There’s a moment in the film where a drag performer asks Bradley Cooper’s character to sing for her. The scene becomes an early defining point of Bradley’s directorial style: the screen is lit in a “soft glow” but the conversations and characters occur almost as is, giving the effect of a quasi-naturalness to the setting. A portrait of a star fading into oblivion, Cooper looks haggard and washed away; married to the bottle; holding onto a past notion of authenticity (“having something to say and the way to say it”) – both a coping mechanism and the film’s central platitude. He strums the guitar and performs:

But if I could take spirits from my past and bring ’em here
You know I would, you know I would

(‘Maybe it’s time’ from A Star Is Born soundtrack)

Some spirits are more biographical, though, such as Cooper’s own battle with alcoholism and Gaga’s non-star appearance. In countless interviews, Gaga has insisted ad nauseam that Bradley was the only voice in a hundred who believed she could play the part. In her recounting of their first meeting at her home, Gaga talks about how Cooper insisted that she remove her makeup.
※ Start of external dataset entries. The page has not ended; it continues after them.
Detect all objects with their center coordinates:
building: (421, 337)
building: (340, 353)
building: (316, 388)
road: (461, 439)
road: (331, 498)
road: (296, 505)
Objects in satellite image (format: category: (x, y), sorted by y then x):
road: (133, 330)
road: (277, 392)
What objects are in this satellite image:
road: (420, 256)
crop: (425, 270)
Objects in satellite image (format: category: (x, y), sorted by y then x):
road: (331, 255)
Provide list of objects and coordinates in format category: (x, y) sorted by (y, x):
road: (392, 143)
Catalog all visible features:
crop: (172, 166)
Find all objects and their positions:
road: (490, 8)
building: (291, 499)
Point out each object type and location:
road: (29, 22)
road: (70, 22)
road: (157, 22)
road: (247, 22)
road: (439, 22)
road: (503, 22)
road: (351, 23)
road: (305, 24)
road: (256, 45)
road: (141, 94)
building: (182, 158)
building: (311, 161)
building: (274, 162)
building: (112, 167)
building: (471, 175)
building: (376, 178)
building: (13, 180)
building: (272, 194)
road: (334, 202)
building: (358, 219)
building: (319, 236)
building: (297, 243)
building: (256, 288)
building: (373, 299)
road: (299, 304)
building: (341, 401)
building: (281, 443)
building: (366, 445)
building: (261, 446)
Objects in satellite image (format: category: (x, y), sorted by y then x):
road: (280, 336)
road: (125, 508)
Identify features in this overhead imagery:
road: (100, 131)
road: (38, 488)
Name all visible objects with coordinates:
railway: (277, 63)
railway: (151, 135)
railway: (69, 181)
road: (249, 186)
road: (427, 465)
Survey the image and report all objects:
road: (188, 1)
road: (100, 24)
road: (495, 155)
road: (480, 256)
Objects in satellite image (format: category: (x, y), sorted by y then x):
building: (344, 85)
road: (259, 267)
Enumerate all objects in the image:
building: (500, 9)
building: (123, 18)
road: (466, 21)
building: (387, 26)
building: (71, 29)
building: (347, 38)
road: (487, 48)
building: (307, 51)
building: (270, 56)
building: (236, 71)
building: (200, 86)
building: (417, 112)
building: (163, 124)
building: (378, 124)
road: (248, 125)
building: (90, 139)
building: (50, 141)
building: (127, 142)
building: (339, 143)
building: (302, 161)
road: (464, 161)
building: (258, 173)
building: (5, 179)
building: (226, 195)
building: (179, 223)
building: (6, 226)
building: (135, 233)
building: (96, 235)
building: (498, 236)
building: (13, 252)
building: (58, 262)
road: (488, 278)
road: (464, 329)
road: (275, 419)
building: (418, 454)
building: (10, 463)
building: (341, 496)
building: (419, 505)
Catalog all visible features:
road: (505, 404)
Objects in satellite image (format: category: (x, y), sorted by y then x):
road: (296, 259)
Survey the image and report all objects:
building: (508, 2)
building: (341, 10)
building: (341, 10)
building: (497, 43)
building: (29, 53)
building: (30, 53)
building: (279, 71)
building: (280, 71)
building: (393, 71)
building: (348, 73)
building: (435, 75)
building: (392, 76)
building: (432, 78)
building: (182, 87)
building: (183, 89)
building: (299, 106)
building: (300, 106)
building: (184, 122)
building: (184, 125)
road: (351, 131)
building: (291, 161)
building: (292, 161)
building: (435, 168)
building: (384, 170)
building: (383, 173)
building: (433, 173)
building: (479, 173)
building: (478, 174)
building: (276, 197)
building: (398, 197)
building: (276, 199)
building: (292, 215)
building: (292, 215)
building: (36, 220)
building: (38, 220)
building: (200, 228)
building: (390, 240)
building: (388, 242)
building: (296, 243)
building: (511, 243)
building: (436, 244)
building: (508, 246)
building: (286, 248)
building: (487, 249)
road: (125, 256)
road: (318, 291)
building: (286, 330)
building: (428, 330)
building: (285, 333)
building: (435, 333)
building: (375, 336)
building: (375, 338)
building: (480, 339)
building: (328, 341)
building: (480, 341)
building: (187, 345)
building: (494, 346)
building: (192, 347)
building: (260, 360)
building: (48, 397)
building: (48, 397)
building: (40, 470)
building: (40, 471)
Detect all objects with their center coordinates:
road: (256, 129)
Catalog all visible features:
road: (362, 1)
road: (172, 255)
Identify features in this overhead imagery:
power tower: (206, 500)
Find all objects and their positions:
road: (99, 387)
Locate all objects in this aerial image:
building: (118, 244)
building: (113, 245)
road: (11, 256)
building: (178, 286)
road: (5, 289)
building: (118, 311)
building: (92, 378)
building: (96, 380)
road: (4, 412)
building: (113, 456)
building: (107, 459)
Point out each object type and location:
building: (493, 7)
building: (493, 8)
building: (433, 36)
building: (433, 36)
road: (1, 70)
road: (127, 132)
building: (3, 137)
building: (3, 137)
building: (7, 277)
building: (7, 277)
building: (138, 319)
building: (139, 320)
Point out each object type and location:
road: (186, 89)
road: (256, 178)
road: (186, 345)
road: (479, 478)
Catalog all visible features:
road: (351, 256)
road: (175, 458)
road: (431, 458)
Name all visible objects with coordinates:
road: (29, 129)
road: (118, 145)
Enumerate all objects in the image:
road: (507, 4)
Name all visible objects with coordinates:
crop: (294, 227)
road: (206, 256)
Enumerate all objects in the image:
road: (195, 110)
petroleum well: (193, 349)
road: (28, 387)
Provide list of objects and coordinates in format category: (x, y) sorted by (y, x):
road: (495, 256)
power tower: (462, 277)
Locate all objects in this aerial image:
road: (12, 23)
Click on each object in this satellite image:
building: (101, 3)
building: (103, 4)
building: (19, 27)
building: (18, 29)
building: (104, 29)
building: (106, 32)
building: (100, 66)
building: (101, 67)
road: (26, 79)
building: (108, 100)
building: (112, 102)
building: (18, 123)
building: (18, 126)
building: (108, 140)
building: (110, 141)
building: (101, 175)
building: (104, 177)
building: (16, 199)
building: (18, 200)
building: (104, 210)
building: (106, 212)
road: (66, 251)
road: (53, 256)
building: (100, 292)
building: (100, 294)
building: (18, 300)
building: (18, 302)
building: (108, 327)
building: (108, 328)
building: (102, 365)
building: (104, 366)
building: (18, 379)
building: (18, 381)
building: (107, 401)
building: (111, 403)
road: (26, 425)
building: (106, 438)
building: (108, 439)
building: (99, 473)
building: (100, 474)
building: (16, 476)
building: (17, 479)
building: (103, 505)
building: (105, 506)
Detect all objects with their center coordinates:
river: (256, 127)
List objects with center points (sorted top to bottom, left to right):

There’s something uncanny in the story here that runs in parallel. 

Cooper seems drunk, a bit too hopelessly, on the old-Hollywood romance of this most tantalizing story: of love, ascent and tragedy. There are vast sections of audiences who have loved this perfect cocktail of nostalgia, this transportation to a time when – romance was judged by its headiness and the birth of stardom was without its modern trappings. The soundtrack, which I loved, is similarly composed.

“Music is essentially twelve notes between any octave. Twelve notes and the octave repeats. It’s the same story told over and over. All the artist can offer the world is how they see those twelve notes.”

(Cooper makes this meta-reference towards the end of the movie)

But to some of us, Cooper is guilty of failing to revise this tale for modern times. The has-been star’s enamourment of the young woman’s talent soon unravels into him staking a claim on what she ought to do with it. With Cooper behind the camera, Gaga’s character seems out of sorts as if she is trapped in a movie refusing to let her exercise her autonomy. Some scenes are almost satirical – she refuses and consents in the very same breath. Gaga is supremely talented and wonderfully awkward but she isn’t allowed to be much more. She is trapped under the male gaze, glorified for her talent but not her agency. 

In a post-#metoo world, this version’s misgivings are more about the damaging power dynamics between genders, than those between the star and starstruck.